K.A. Cobell, Staa’tssipisstaakii, is an enrolled member of the Blackfeet Nation. She currently lives in the Pacific Northwest, where she spends her time writing books, chasing her kids through the never-ending rain, and scouring the inlet beaches for sand dollars and hermit crabs. LOOKING FOR SMOKE is her debut novel.

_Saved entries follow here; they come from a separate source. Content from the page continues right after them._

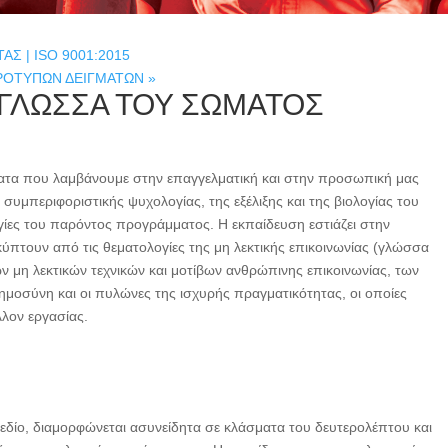
Σ | ISO 9001:2015
ΠΡΟΤΥΠΩΝ ΔΕΙΓΜΑΤΩΝ
»
 ΓΛΩΣΣΑ ΤΟΥ ΣΩΜΑΤΟΣ
ματα που λαμβάνουμε στην επαγγελματική και στην προσωπική μας
 συμπεριφοριστικής ψυχολογίας, της εξέλιξης και της βιολογίας του
ίες του παρόντος προγράμματος. Η εκπαίδευση εστιάζει στην
κύπτουν από τις θεματολογίες της μη λεκτικής επικοινωνίας (γλώσσα
 μη λεκτικών τεχνικών και μοτίβων ανθρώπινης επικοινωνίας, των
μοσύνη και οι πυλώνες της ισχυρής πραγματικότητας, οι οποίες
λλον εργασίας.
εδίο, διαμορφώνεται ασυνείδητα σε κλάσματα του δευτερολέπτου και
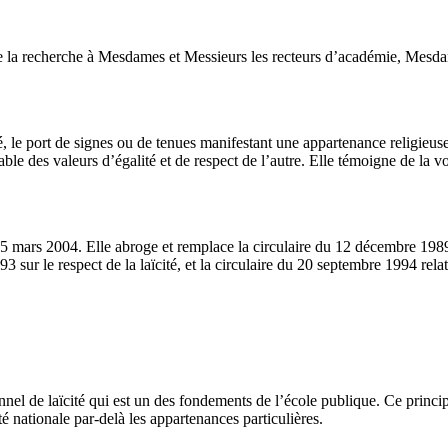
de la recherche à Mesdames et Messieurs les recteurs d’académie, Mesda
, le port de signes ou de tenues manifestant une appartenance religieuse 
ble des valeurs d’égalité et de respect de l’autre. Elle témoigne de la vo
15 mars 2004. Elle abroge et remplace la circulaire du 12 décembre 1989 re
3 sur le respect de la laïcité, et la circulaire du 20 septembre 1994 relat
nel de laïcité qui est un des fondements de l’école publique. Ce principe,
é nationale par-delà les appartenances particulières.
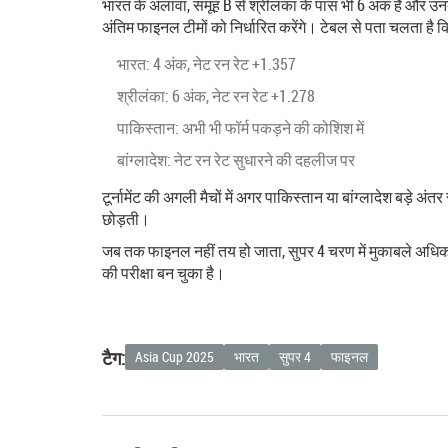
भारत के अलावा, समूह B से श्रीलंका के पास भी 6 अंक हैं और उन
अंतिम फाइनल टीमों को निर्धारित करेंगे। टेबल से पता चलता है 
भारत: 4 अंक, नेट रन रेट +1.357
श्रीलंका: 6 अंक, नेट रन रेट +1.278
पाकिस्तान: अभी भी फॉर्म पकड़ने की कोशिश में
बांग्लादेश: नेट रन रेट सुधारने की दहलीज पर
टूर्नामेंट की अगली मैचों में अगर पाकिस्तान या बांग्लादेश बड़े अ
छोड़ती।
जब तक फाइनल नहीं तय हो जाता, सुपर 4 चरण में मुकाबले अधिक ती
की परीक्षा बन चुका है।
टैग:
Asia Cup 2025
भारत
सुपर 4
फाइनल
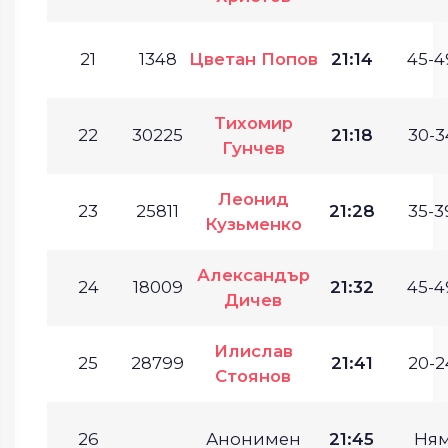
21
1348
Цветан Попов
21:14
45-4
Тихомир
22
30225
21:18
30-3
Гунчев
Леонид
23
25811
21:28
35-3
Кузьменко
Александър
24
18009
21:32
45-4
Дичев
Илислав
25
28799
21:41
20-2
Стоянов
26
Анонимен
21:45
Ня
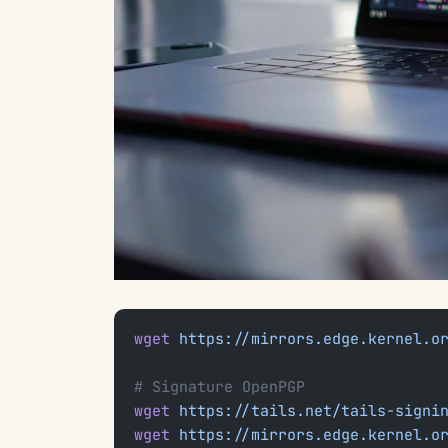
wget
 https://mirrors.edge.kernel.o
# Signature OpenPGP
wget
 https://tails.net/tails-signi
wget
 https://mirrors.edge.kernel.o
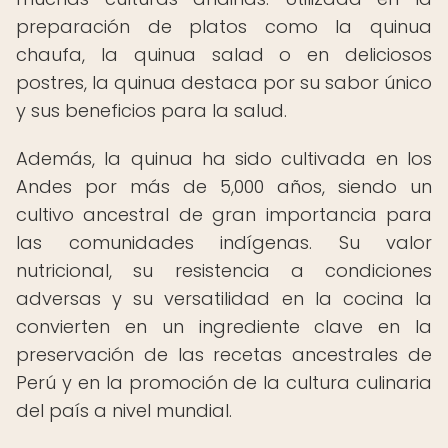
preparación de platos como la quinua
chaufa, la quinua salad o en deliciosos
postres, la quinua destaca por su sabor único
y sus beneficios para la salud.
Además, la quinua ha sido cultivada en los
Andes por más de 5,000 años, siendo un
cultivo ancestral de gran importancia para
las comunidades indígenas. Su valor
nutricional, su resistencia a condiciones
adversas y su versatilidad en la cocina la
convierten en un ingrediente clave en la
preservación de las recetas ancestrales de
Perú y en la promoción de la cultura culinaria
del país a nivel mundial.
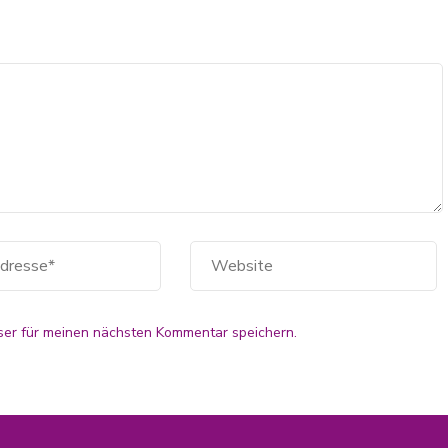
er für meinen nächsten Kommentar speichern.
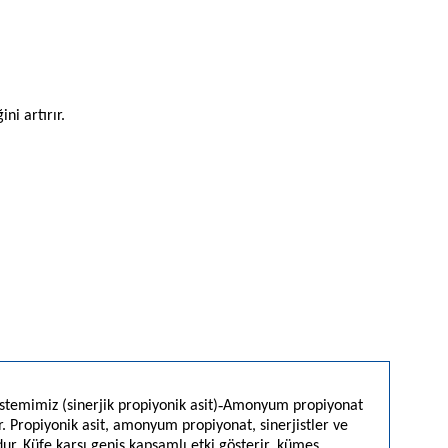
ni artırır.
-
stemimiz (sinerjik propiyonik asit)
Amonyum propiyonat
 Propiyonik asit, amonyum propiyonat, sinerjistler ve
r. Küfe karşı geniş kapsamlı etki gösterir, kümes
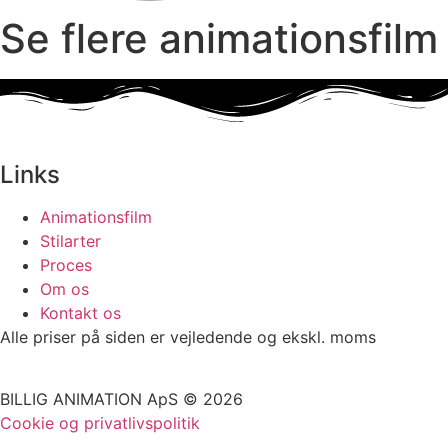
Se flere animationsfilm
Links
Animationsfilm
Stilarter
Proces
Om os
Kontakt os
Alle priser på siden er vejledende og ekskl. moms
BILLIG ANIMATION ApS © 2026
Cookie og privatlivspolitik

I WILL FIND YOU AGAIN de Sarah Lyu

All the Bright Places meets Ace of Spades in this smart, twisty teen thriller about a girl who can’t stop pushing herself to be the best—even after losing her best friend and the love of her life.

I WILL FIND YOU AGAIN
by Sarah Lyu
Simon & Schuster BYR, March 2023
(via Levine Greenberg Rostan Literary)

Welcome to Meadowlark, Long Island—expensive homes and good schools, ambition and loneliness. Meet Chase Ohara and Lia Vestiano: the driven overachiever and the impulsive wanderer, the future CEO and the free spirit. Best friends for years—weekend trips to Montauk, sleepovers on a yacht—and then, first love. True love.
But when Lia disappears, Chase’s life turns into a series of grim snapshots. Anger. Grief. Running. Pink pills in an Altoids tin. A cheating ring at school. Heartbreak and lies. A catastrophic secret.
And the shocking truth that will change everything about the way Chase sees Lia—and herself.

Sarah Lyu grew up outside of Atlanta, Georgia, and graduated from the University of Pennsylvania. She loves a good hike and can often be found with a paintbrush in one hand and a cup of milky tea in the other. Sarah is the author of The Best Lies.